__TASK OBJECTIVE__: Return the text from each of the records below word for word and line by line, omitting the pictures.

__INFORMATION SHOWN__:
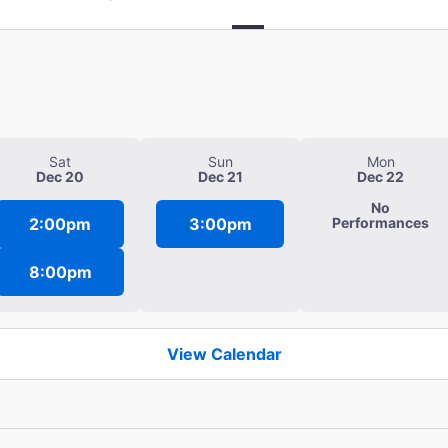
Sat
Sun
Mon
Dec 20
Dec 21
Dec 22
No
2:00pm
3:00pm
Performances
8:00pm
View Calendar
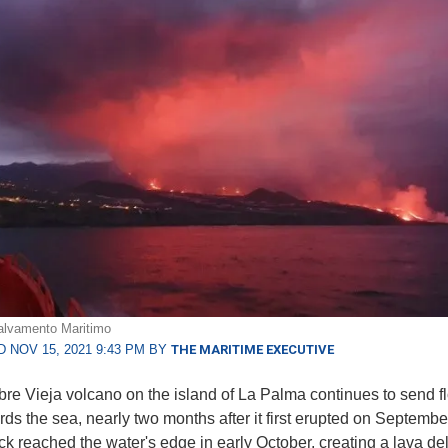
alvamento Maritimo
 NOV 15, 2021 9:43 PM BY
THE MARITIME EXECUTIVE
e Vieja volcano on the island of La Palma continues to send f
rds the sea, nearly two months after it first erupted on Septembe
ck reached the water's edge in early October, creating a lava del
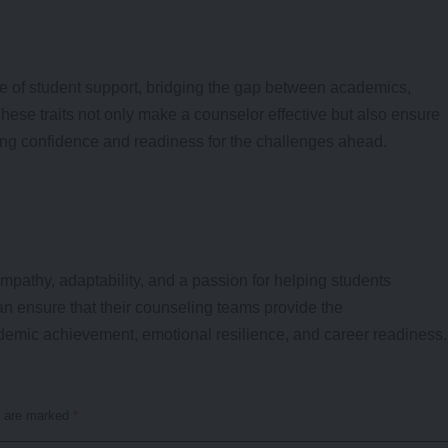
e of student support, bridging the gap between academics,
These traits not only make a counselor effective but also ensure
ering confidence and readiness for the challenges ahead.
athy, adaptability, and a passion for helping students
can ensure that their counseling teams provide the
emic achievement, emotional resilience, and career readiness.
s are marked
*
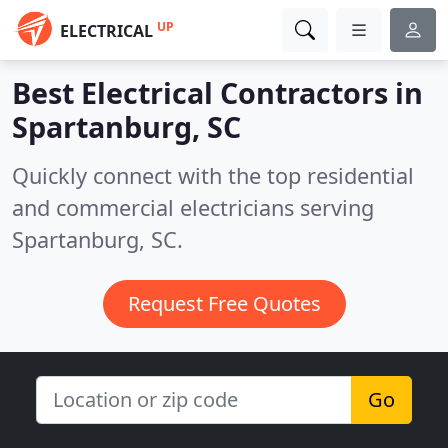
UP
ELECTRICAL
Best Electrical Contractors in
Spartanburg, SC
Quickly connect with the top residential
and commercial electricians serving
Spartanburg, SC.
Request Free Quotes
Go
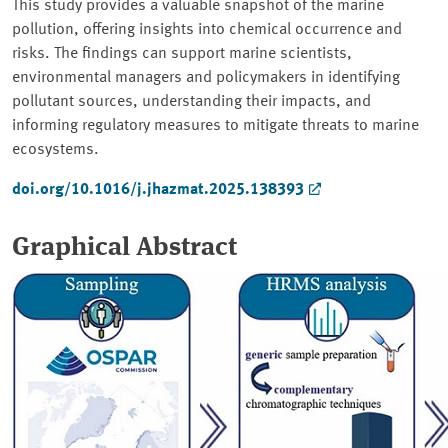
This study provides a valuable snapshot of the marine
pollution, offering insights into chemical occurrence and
risks. The findings can support marine scientists,
environmental managers and policymakers in identifying
pollutant sources, understanding their impacts, and
informing regulatory measures to mitigate threats to marine
ecosystems.
doi.org/10.1016/j.jhazmat.2025.138393
Graphical Abstract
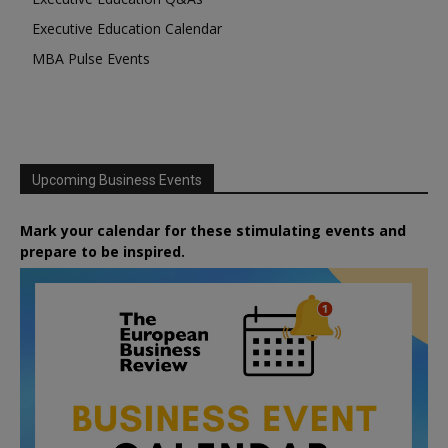
Executive Education Calendar
MBA Pulse Events
Upcoming Business Events
Mark your calendar for these stimulating events and
prepare to be inspired.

__WRITTEN REPLY__:
Sat
Sun
Mon
Dec 20
Dec 21
Dec 22
No
2:00pm
3:00pm
Performances
8:00pm
View Calendar
alvamento Maritimo
 NOV 15, 2021 9:43 PM BY
THE MARITIME EXECUTIVE
e Vieja volcano on the island of La Palma continues to send f
rds the sea, nearly two months after it first erupted on Septembe
ck reached the water's edge in early October, creating a lava del
e of student support, bridging the gap between academics,
These traits not only make a counselor effective but also ensure
ering confidence and readiness for the challenges ahead.
athy, adaptability, and a passion for helping students
can ensure that their counseling teams provide the
emic achievement, emotional resilience, and career readiness.
s are marked
*
UP
ELECTRICAL
Best Electrical Contractors in
Spartanburg, SC
Quickly connect with the top residential
and commercial electricians serving
Spartanburg, SC.
Request Free Quotes
Go
This study provides a valuable snapshot of the marine
pollution, offering insights into chemical occurrence and
risks. The findings can support marine scientists,
environmental managers and policymakers in identifying
pollutant sources, understanding their impacts, and
informing regulatory measures to mitigate threats to marine
ecosystems.
doi.org/10.1016/j.jhazmat.2025.138393
Graphical Abstract
Executive Education Calendar
MBA Pulse Events
Upcoming Business Events
Mark your calendar for these stimulating events and
prepare to be inspired.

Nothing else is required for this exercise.